LETTER: Electricity, supply and demand
In your Dec. 31 editorial on energy prices, you correctly pointed out the increased demand for electricity does not, in fact, result in increased price of power for everyone. Indeed, as you pointed out, a Lawrence Berkeley National Laboratory study found that, “States with higher electricity demand growth generally experienced smaller increases in retail prices. In some cases, prices declined outright.”
Now let’s put that together with what’s happening in Nevada. We have an AI center that demands much water and power. We have continuing enormous growth in the size of the Las Vegas metro area. Thus, overall, we have increasing demand for electricity — a higher demand all the time.
So how does Nevada Power respond? By slapping a demand charge on its consumers which will increase pretty much everyone’s power bills starting in April 2026. How does that tie with your “more demand, lower prices” claim in your editorial? It certainly does not seem to be happening here.

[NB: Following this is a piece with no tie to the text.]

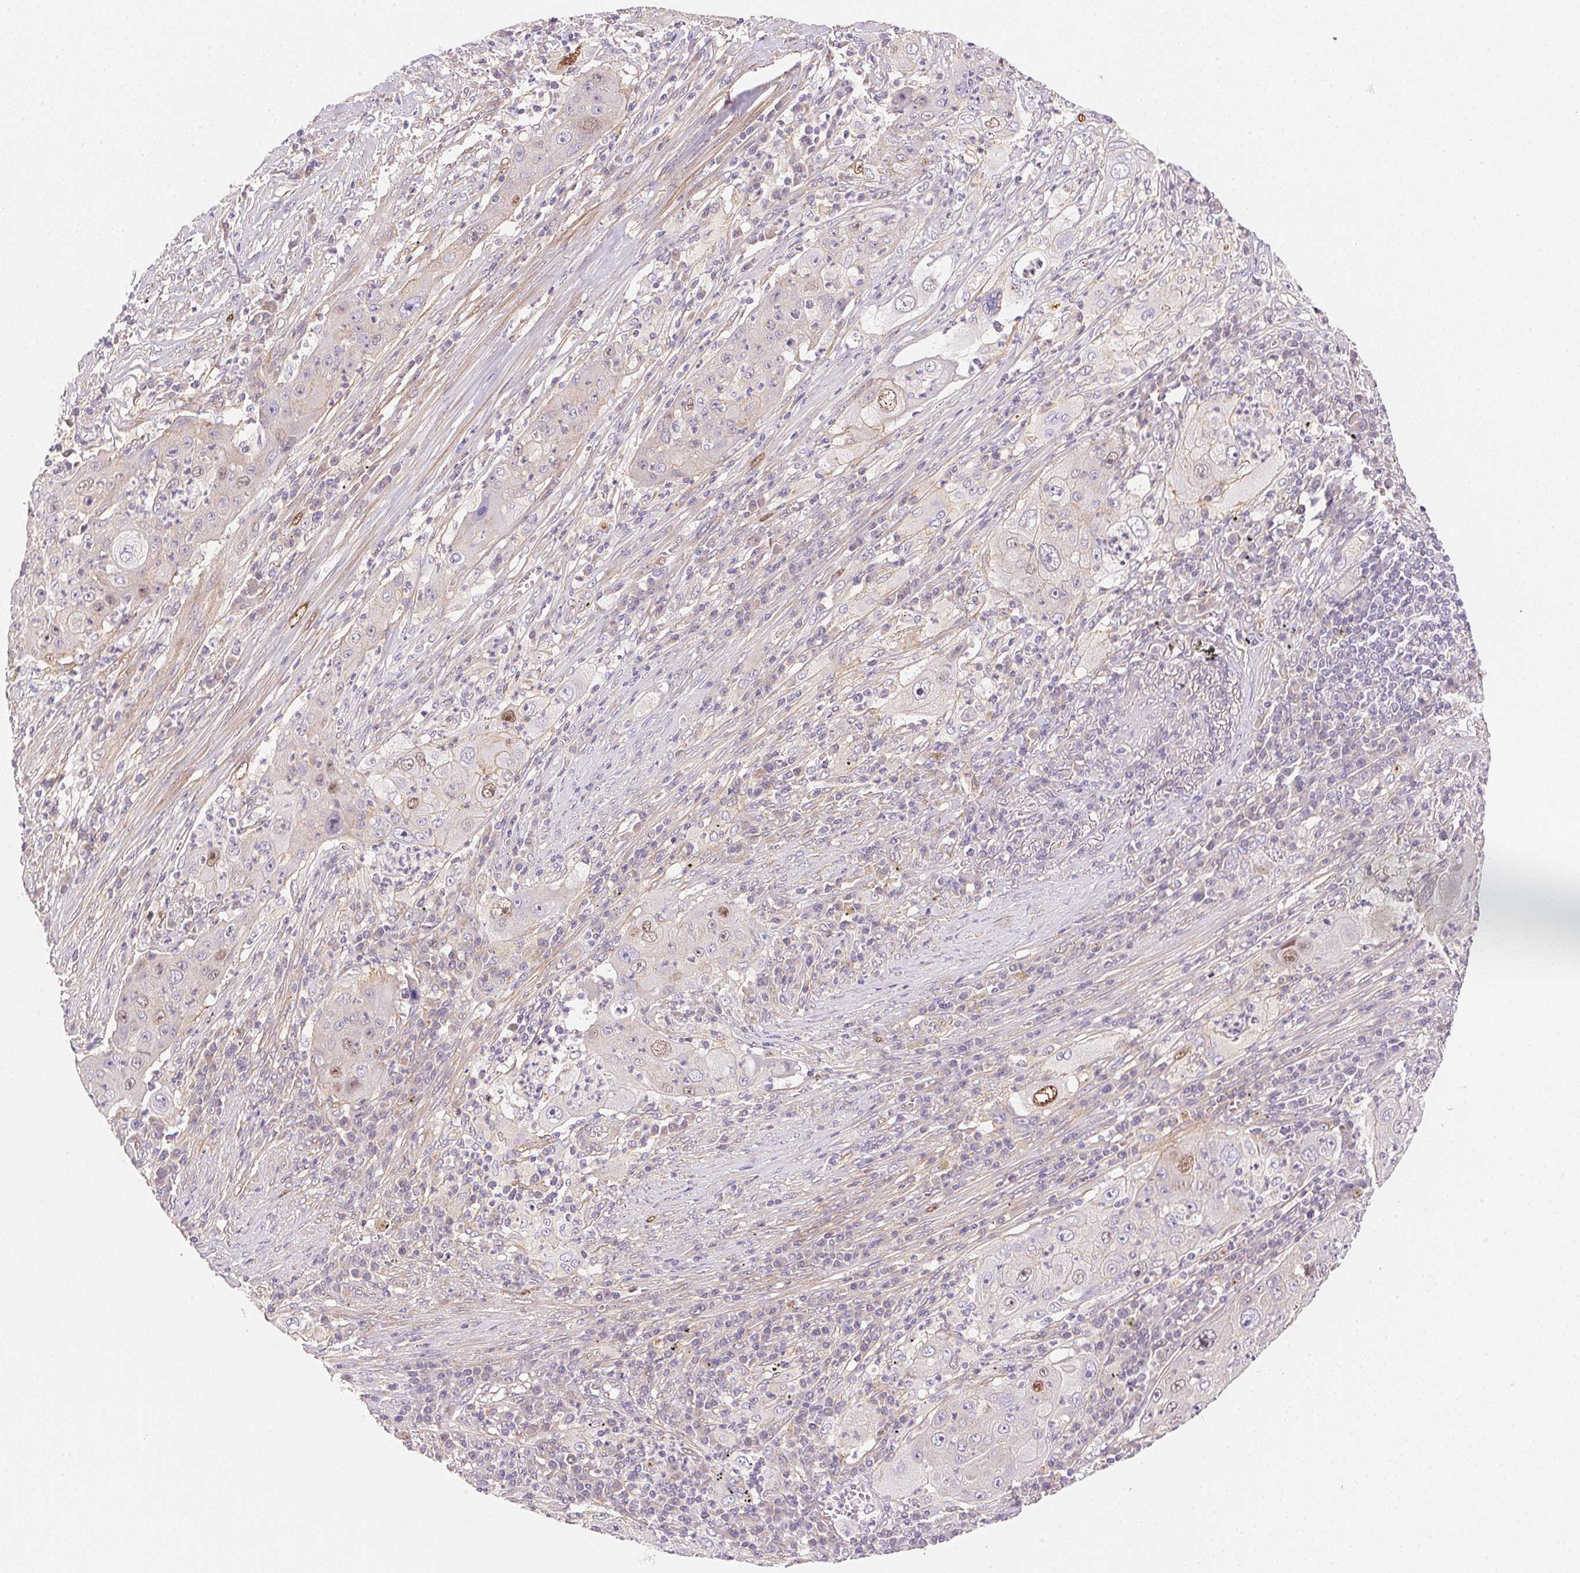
{"staining": {"intensity": "moderate", "quantity": "<25%", "location": "nuclear"}, "tissue": "lung cancer", "cell_type": "Tumor cells", "image_type": "cancer", "snomed": [{"axis": "morphology", "description": "Squamous cell carcinoma, NOS"}, {"axis": "topography", "description": "Lung"}], "caption": "Lung cancer was stained to show a protein in brown. There is low levels of moderate nuclear staining in approximately <25% of tumor cells.", "gene": "SMTN", "patient": {"sex": "female", "age": 59}}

Incidentally, I am one of those consumers who spent a good deal of money, pulled from my retirement funds, in order to put solar panels on my roof and decrease my electric costs while helping both the environment and NV Energy. This gets my surplus energy beyond my electricity needs each month. Every month since then (2016), NV Energy has profited from my panels. Every month, my surplus energy has gone to them and they have sold it for well more than what they allowed to me for it, thus increasing their bottom line/profits. But that wasn’t enough.
Now they will slap on a demand charge, and they have carefully arranged it so my surplus energy, from which they profit, cannot be used to offset the demand charge. Can anyone explain how that makes sense or is in any way fair?